The data below holds the lines to copy: everything from the line containing "woven basket: present [224,626,348,684]" to the line containing "potted plant: none [431,592,492,652]", both ends included, set down exactly.
Records for processing Start Marker
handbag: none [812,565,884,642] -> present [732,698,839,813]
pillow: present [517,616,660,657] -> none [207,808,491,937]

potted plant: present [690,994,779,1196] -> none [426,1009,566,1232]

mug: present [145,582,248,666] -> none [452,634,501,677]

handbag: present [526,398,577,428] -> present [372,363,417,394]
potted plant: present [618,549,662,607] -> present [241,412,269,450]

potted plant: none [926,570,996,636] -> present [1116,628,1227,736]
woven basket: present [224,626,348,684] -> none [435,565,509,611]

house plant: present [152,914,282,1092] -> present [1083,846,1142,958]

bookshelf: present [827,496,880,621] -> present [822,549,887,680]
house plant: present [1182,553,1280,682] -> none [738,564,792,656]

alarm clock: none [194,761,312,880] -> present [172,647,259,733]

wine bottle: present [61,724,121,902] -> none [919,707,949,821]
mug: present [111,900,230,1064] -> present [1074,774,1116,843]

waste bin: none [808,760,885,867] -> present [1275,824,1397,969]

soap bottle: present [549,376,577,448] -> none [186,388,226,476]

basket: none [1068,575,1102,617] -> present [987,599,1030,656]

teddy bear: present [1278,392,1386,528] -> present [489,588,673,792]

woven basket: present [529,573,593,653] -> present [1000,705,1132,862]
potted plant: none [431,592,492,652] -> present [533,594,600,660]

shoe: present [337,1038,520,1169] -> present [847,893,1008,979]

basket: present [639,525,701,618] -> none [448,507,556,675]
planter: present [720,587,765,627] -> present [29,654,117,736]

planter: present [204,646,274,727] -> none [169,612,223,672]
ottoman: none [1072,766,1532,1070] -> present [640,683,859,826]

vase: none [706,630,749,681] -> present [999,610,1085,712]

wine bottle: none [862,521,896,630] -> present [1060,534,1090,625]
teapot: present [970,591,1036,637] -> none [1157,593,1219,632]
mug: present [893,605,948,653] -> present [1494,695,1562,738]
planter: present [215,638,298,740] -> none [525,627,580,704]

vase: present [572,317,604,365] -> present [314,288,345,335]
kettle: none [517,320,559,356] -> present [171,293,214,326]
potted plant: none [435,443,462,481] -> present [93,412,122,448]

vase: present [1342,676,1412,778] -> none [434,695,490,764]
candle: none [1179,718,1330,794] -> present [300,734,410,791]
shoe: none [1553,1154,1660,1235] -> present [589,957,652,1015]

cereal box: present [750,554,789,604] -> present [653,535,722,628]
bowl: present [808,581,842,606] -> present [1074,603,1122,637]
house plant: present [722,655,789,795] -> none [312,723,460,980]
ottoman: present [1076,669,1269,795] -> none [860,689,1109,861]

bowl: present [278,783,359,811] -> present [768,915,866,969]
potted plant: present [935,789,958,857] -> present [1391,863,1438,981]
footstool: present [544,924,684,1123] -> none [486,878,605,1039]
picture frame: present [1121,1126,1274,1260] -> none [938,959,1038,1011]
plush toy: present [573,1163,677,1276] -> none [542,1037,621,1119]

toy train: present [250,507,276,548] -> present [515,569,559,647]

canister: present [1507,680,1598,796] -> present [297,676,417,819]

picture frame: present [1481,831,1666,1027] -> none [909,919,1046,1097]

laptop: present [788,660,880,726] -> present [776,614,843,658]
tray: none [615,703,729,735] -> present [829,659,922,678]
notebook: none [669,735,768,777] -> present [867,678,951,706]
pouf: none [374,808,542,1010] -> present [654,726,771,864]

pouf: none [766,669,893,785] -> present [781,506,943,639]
Records for processing End Marker
- **Exercise output**:
woven basket: present [224,626,348,684] -> none [435,565,509,611]

house plant: present [152,914,282,1092] -> present [1083,846,1142,958]

bookshelf: present [827,496,880,621] -> present [822,549,887,680]
house plant: present [1182,553,1280,682] -> none [738,564,792,656]

alarm clock: none [194,761,312,880] -> present [172,647,259,733]

wine bottle: present [61,724,121,902] -> none [919,707,949,821]
mug: present [111,900,230,1064] -> present [1074,774,1116,843]

waste bin: none [808,760,885,867] -> present [1275,824,1397,969]

soap bottle: present [549,376,577,448] -> none [186,388,226,476]

basket: none [1068,575,1102,617] -> present [987,599,1030,656]

teddy bear: present [1278,392,1386,528] -> present [489,588,673,792]

woven basket: present [529,573,593,653] -> present [1000,705,1132,862]
potted plant: none [431,592,492,652] -> present [533,594,600,660]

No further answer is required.